In its April 24, 1933, issue, Time magazine quoted Olson speaking from the steps of the state capitol:

"I am making a last appeal to the Legislature. If the Senate does not make provision for the sufferers in the State and the Federal Government refuses to aid, I shall invoke the powers I hold and shall declare martial law. ... A lot of people who are now fighting [relief] measures because they happen to possess considerable wealth will be brought in by provost guard and be obliged to give up more than they would now. There is not going to be misery in this State if I can humanly prevent it. . . Unless the Federal and State governments act to insure against recurrence of the present situation, I hope the present system of government goes right down to hell."

Also from Wikipedia:

During his three terms as governor, Olson proposed, and the legislature passed, bills that instituted a progressive income tax, created a social security program for the elderly, expanded the state's environmental conservation programs, guaranteed equal pay for women and the right to collective bargaining, and instituted a minimum wage and a system of unemployment insurance.

November Weather Report

The sun is up and shining on the buildings across the street.

October was cold. November is unseasonably warm, according to the DJ on Minnesota Public Radio. I'd prefer more traditional weather. But the sunlight on the buildings is lovely.

Early A.M. Thoughts

It's six thirty, my usual rising time. In the summer, light comes into my bedroom at four thirty. Right now, it's pitch black outside.
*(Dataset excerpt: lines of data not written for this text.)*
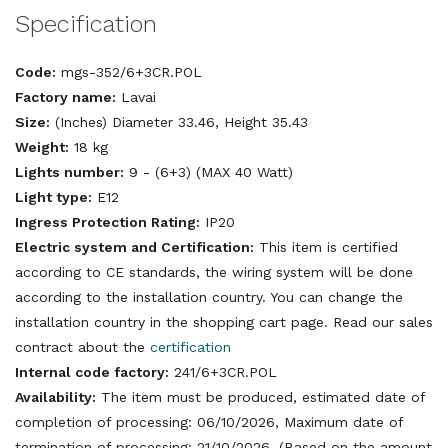
Specification
Code:
mgs-352/6+3CR.POL
Factory name:
Lavai
Size:
(Inches) Diameter 33.46, Height 35.43
Weight:
18 kg
Lights number:
9 - (6+3) (MAX 40 Watt)
Light type:
E12
Ingress Protection Rating:
IP20
Electric system and Certification:
This item is certified
according to CE standards, the wiring system will be done
according to the installation country. You can change the
installation country in the shopping cart page. Read our sales
contract about the
certification
Internal code factory:
241/6+3CR.POL
Availability:
The item must be produced, estimated date of
completion of processing: 06/10/2026, Maximum date of
termination of processing: 21/10/2026. (Based on the amount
But I'm up and making coffee and thinking about Bill Holm.

Bill, who was slightly younger than me, died a few months after retiring from a job that was wearing him down, a job he had come to dislike intensely. He was beginning the life he had dreamed about for years, when he would be free to spend his life doing what he wanted, especially free to write.

I am not being depressed when I mention Bill, though heaven knows I wish he were still with us.

I am thinking -- I am free to write. I have the time; I have enough money to get by; and I am still alive.

So why not be grateful for the time and the freedom from a job that was sucking my life? Why not do what Bill can't do and write?

*

Patrick and I went out last week and bought a new radio/CD player, a Bose. I am listening to it right now. The DJ just told us that Dvorak was a passionate train spotter, something I didn't know, and then went on to play "Funiculi, Funicula" which is -- I just learned --a song about the new funicular railway up Mount Vesuvius that opened in 1880.

The train theme is in honor of the North Star, the new commuter train into Minneapolis from the northern suburbs, which is making its first run today.

I love trains.

I love finding out that "Funiculi, Funicula" is about a railway.

I have been looking at Bose radios for something like 20 years, but I could never nerve myself to spend the money. It sounds a lot better than the FM radio my father gave me 40 years ago or Patrick's boombox radio and tape player.

*

Finally, I am making toast from the bread I bought at the St. Paul Farmers Market yesterday. It's good bread and makes good toast.

So, good bread, good music on a radio that sounds just fine, and time to write.

*

I still want a part-time job. But my life right now is okay. I should stop brooding about things in the world that could be better and write.